In so fern hat mich der Brief heute schon gewundert. Aber, kein Problem, es war nur die Kfz-Steuer für 2008. Doch was sehen meine Augen? Das Finanzamt will mehr Geld von mir, da unser serienmäßig mit Partikelfilter ausgestattete Peugeot 307 SW angeblich nicht über einen Partikelfilter verfügt. Wie bringe ich das jetzt dem Finanzamt bei?
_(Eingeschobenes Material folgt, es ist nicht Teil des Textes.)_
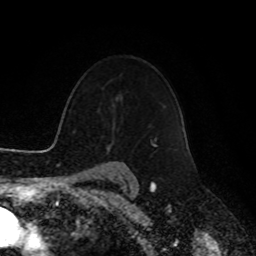
Breast MRI, one axial slice; position 72 of 90 along the scan axis; cropped to one breast; dynamic contrast-enhanced series, time point 2 of 8 at this slice position (early post-contrast); 1.5 T; TE 4.2 ms, TR 7 ms; 256 × 256 image matrix. Female patient.
Outlined on this slice (semi-automatic segmentation, software-assisted and operator-edited):
- enhancing-tissue mask used for the functional tumour volume (all voxels passing the contrast-enhancement thresholds inside the analysis volume; usually the tumour): bounding box (x1, y1, x2, y2) in pixels: (153, 138, 156, 146)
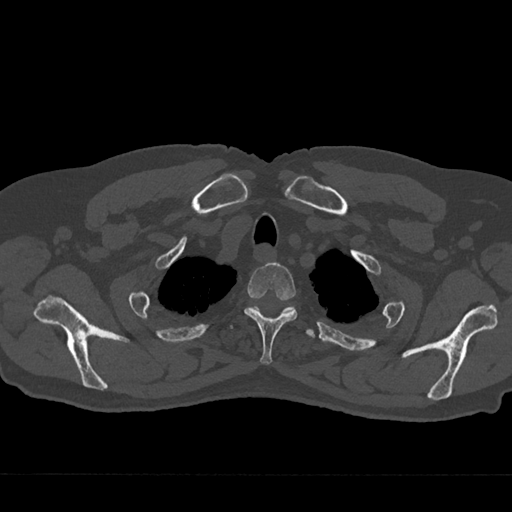
CT including the spine, one axial slice; position 604 of 797 along the scan axis; 120 kVp; bone window (W 1800 / L 400 HU); 0.5 mm slice thickness; 512 × 512 image matrix, field of view 377 × 377 mm. Patient: male, 75 years. Case-level facts recorded for this patient, not image findings: primary cancer: renal; vertebrae with lytic lesions (as recorded): T4.
Outlined on this slice (semi-automatically segmented with operator editing):
- T2 vertebra: box from (x=244, y=262) to (x=297, y=365) px
- T3 vertebra: (x=230, y=306)–(x=315, y=338)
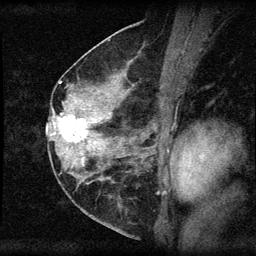
Breast MRI (dynamic contrast-enhanced), one sagittal slice. Position 30 of 60 along the scan axis. Dynamic contrast-enhanced series, image 2 of 3 at this slice position (ordered by acquisition). 1.5 T. TE 4.2 ms, TR 8.2 ms. 2 mm slice thickness. 256 × 256 image matrix, field of view 180 × 180 mm. Patient: female, 45 years.
Outlined on this slice (semi-automatically segmented with operator editing):
- analysis volume of interest (the breast-tissue region the enhancement analysis was run in; not a lesion): bounding box [x1, y1, x2, y2] px = [55, 110, 94, 148]
- tumour enhancement mask (voxels above the 70 % enhancement threshold inside the analysis volume of interest): [58, 115, 87, 143]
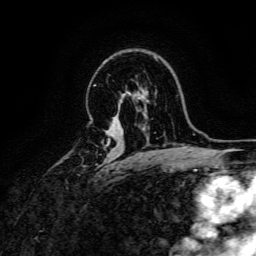
Breast MRI, one axial slice. Position 107 of 166 along the scan axis. Cropped to one breast. Dynamic contrast-enhanced series, time point 2 of 6 at this slice position (early post-contrast). 3 T. TE 4.7 ms, TR 9 ms. 256 × 256 image matrix. Female patient.
Structures marked on this image (semi-automatically segmented with operator editing):
- enhancing-tissue mask used for the functional tumour volume (all voxels passing the contrast-enhancement thresholds inside the analysis volume; usually the tumour): bounding box (x1, y1, x2, y2) in pixels: (105, 141, 109, 146)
Ein erstes Googlen führt vor allem zu Peugeot-Diskussionsforen, alle haben das gleiche Problem, teilweise liegen die Beiträge schon fast ein halbes Jahr zurück. Na, dann müsste ja zumindest Peugeot bescheid wissen: Die Kundenhotline weiß auch was, zumindest so ein bisschen, man solle vom Händler eine Bestätigung holen, dass das Auto mit Partikelfilter ausgerüstet ist, zur Zulassungsstelle laufen, und dort den Eintrag ändern lassen. Irgendiwe umständlich. Außerdem wundert man sich bei Peugeot, dass man schon mehrfach die Daten geliefert hätte und immer noch nichts abgeglichen sei.

Weiteres Googlen bringt dann doch noch etwas, vielleicht erfreulicheres Ergebnis: Eine Pressemitteilung aus dem Staatsministerium der Finanzen höchstselbst. Man hat sich dort, weil das ja mittlerweile schon der Exportschlager aus Bayern ist, den Bürokratieabbau auf die Fahnen geschrieben. Dort heißt es:

Die Finanzverwaltung hat eine unbürokratische Lösung für Besitzer von Diesel-Pkw mit serienmäßig eingebauten Partikelfiltern gefunden, die keinen entsprechenden Eintrag in den Fahrzeugpapieren haben: Sofern die Fahrzeughersteller die für eine Anerkennung notwendigen Daten dem Kraftfahrt-Bundesamt zur Verfügung stellen, kann die Finanzverwaltung auch ohne Vorlage der geänderten Zulassungspapiere diese Fahrzeuge als besonders partikelreduziert besteuern. Die Finanzverwaltung appelliert daher an die Hersteller ihre Angaben beim Kraftfahrt-Bundesamt zu ergänzen, um der Steuerverwaltung die Korrektur etwaig fehlerhafter Steuerbescheide zu ermöglichen.

Fein. Der Datenabgleich sollte “im Herbst” erfolgen. Ganz unbürokratisch unkonkret angegeben. Also muss ich doch noch ganz unbürokratisch Einsruch gegen den Bescheid einlegen, um zu erfahren, ob hier noch das Kraftfahrtbundesamt, die Finanzverwaltung, oder der Hersteller schläft:

Sehr geehrte Damen und Herren,

hiermit lege ich gegen den Bescheid vom 20.11. zur Festsetzung der Kfz-Steuer Einspruch ein, da mein Kraftfahrzeug serienmäßig über einen Diesel-Partikelfilter verfügt.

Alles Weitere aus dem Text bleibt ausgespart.